> _WHAT IS NEEDED_
The answer must be a word-for-word copy of the records below, with every picture left out.

> _Lens and sensor metadata_

^^^^^^^^^^^^^^^^

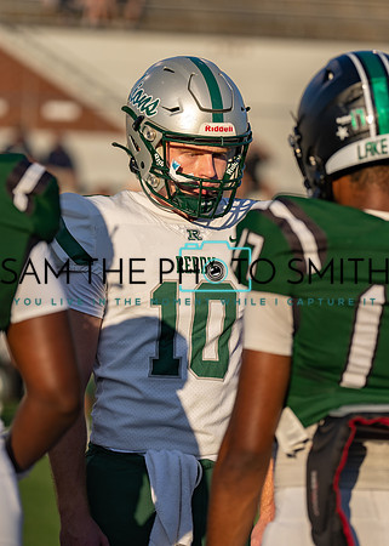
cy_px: 270
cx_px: 219
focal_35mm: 200
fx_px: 3097
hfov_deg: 7.2
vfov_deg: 10.1
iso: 100
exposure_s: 1/2000
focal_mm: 131
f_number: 2.8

^^^^^^^^^^^^^^^^

> _TASK RESPONSE_
cy_px: 270
cx_px: 219
focal_35mm: 200
fx_px: 3097
hfov_deg: 7.2
vfov_deg: 10.1
iso: 100
exposure_s: 1/2000
focal_mm: 131
f_number: 2.8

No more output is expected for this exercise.